At the New Deal Mine cabin (McKelvey Lake trail) 1990.
Below Cliff Lake (above McKelvey Lake) 1995. The skiing was the chute coming off the ridge behind the Willys.
Revenue Flats about 1990.
At Sterling, MT 2014.
An ode to putting a poop eating grin on one’s face every time you get behind the wheel.
In the final analysis, a 383 (or 381) makes a near perfect Jeep engine, assuming you build it with low rpm torque as the primary design consideration. That engine was perfectly happy at 300 rpm and only rarely did one need to hit the clutch even with a crappy CR around 37:1. But after 30 years, it was getting a little tired.
The engine build in this thread is Ver 5.0. Along with the 441, the Willys received a McLeod twin disc clutch and 25 lb Hays steel flywheel, the tapered roller bearing intermediate shaft in the Super 18, new D44 axles on both ends-both with ARB’s and Dutchman axle shafts, front sway bar, Holbrook springs, Gabriel remote reservoir shocks, and a new grill along with a bunch of other alterations. To more poop eating grins-------
It's really fun to see the progression of the 3B. Thanks for sharing it's history!
This is some excellent reading. I love the history!

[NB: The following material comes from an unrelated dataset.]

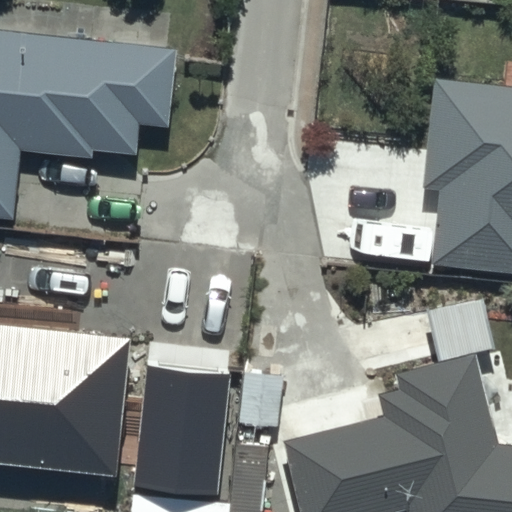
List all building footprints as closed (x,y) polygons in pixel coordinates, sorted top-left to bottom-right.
[(0,207),(16,209),(25,137),(92,146),(93,138),(139,143),(143,110),(172,114),(181,36),(0,14),(0,207)] [(511,258),(511,73),(438,65),(426,179),(441,180),(433,250),(511,258)] [(0,460),(116,473),(131,335),(0,321),(0,460)] [(229,348),(149,340),(135,478),(216,486),(229,348)] [(289,427),(310,511),(341,511),(410,496),(413,511),(511,511),(511,432),(503,432),(480,343),(400,363),(403,378),(382,384),(386,402),(289,427)]
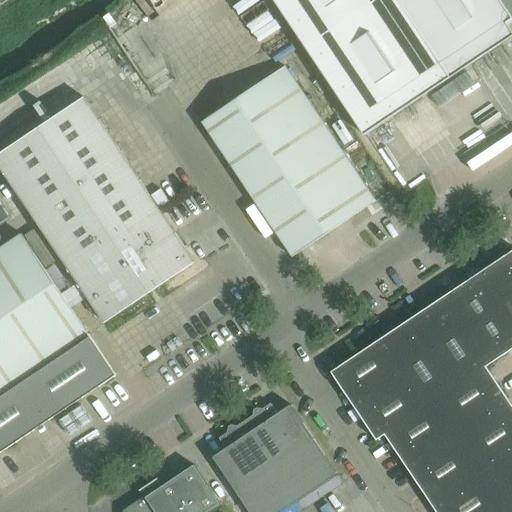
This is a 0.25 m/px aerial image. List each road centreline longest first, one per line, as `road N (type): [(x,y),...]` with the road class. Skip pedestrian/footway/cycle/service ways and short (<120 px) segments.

I couldn't stand looking at the diecast quarter turn hood lock receptacles any longer-not to mention a broken off ear on the right side. I made some new ones out of 1" 6061 hex stock with spacers the correct thickness to allow positioning, and 3/8-24 stainless threaded rod. The most difficult part was jigging up the small rotary table to work with the ENCO lathe/mill with no head height adjustment.

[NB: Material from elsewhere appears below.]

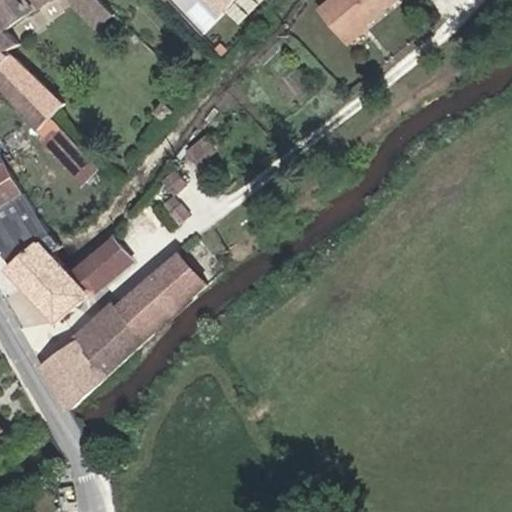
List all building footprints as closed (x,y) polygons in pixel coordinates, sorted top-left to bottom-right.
[(101,0),(0,0),(0,37),(9,48),(21,42),(9,31),(13,26),(52,0),(73,0),(101,28),(117,14),(101,0)] [(169,0),(175,6),(181,0),(212,0),(220,7),(226,13),(228,12),(238,0),(169,0)] [(220,7),(212,0),(198,0),(212,14),(220,7)] [(243,26),(267,0),(238,0),(228,12),(243,26)] [(369,22),(395,0),(333,0),(321,10),(348,41),(369,22)] [(350,43),(371,25),(369,22),(348,41),(350,43)] [(68,103),(9,48),(0,37),(0,81),(44,130),(68,103)] [(101,168),(59,124),(47,135),(46,144),(84,184),(101,168)] [(0,207),(25,192),(7,161),(0,165),(0,207)] [(165,180),(177,195),(191,183),(179,169),(165,180)] [(75,273),(56,253),(65,245),(50,232),(25,192),(0,207),(0,253),(8,249),(17,264),(11,268),(60,321),(134,259),(116,239),(75,273)] [(73,409),(210,284),(184,253),(83,341),(47,366),(73,409)]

Is it just me or did you go from clockwise to lock to counterclockwise lock?
Those locks are the cylinder types and can be rotated a full 360 degrees with the key inserted. I made the seats for counter clockwise locking simply because it was easier for me to watch the machining in that direction.
I may have missed it, did we have a video of that aluminum piece of jewelry run yet?

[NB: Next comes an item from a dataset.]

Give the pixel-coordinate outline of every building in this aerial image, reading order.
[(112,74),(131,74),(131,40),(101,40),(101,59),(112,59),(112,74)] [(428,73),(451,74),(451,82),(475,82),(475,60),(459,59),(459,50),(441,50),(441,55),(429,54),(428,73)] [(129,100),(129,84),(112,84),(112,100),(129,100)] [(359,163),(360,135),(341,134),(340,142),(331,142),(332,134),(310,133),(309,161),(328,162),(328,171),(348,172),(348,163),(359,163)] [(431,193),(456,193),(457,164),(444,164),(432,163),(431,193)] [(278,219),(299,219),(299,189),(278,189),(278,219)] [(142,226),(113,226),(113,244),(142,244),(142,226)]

Finally got the rebuilt 8274 bolted up on the B yesterday. It should be 10k rated now.
I made a dry run with the rebuilt 8274 this morning with the Zeon 12 contactor and 9.5XP motor. It works great and the no-load line speed is going to be a pretty brisk walk. Wiring is dirt simple. The high amp contacts are all self explanatory with the 3 low amp control side terminals (labeled #1 through #3) needing to be: #2 to ground, # 1 and #3 to a SPDT switch with a 12V+ feed. I'm wiring the 12+ control feed through the accessory side of the ignition switch so it will only work with a key in the switch (should make it a little more time consuming for someone to hang a rip on the rope). That lead goes to another SPDT dash switch to split that lead to a "cab" control or to the remote. You only really need 3 wires to the remote.
good read. i do want to hear that thing run, it seems like it'd have quite a nice sound.
We all have been waiting a long time to hear it run.
Battery "management" almost done.
And one shouldn't get PO'ed on certain welding projects. It's somewhat costly.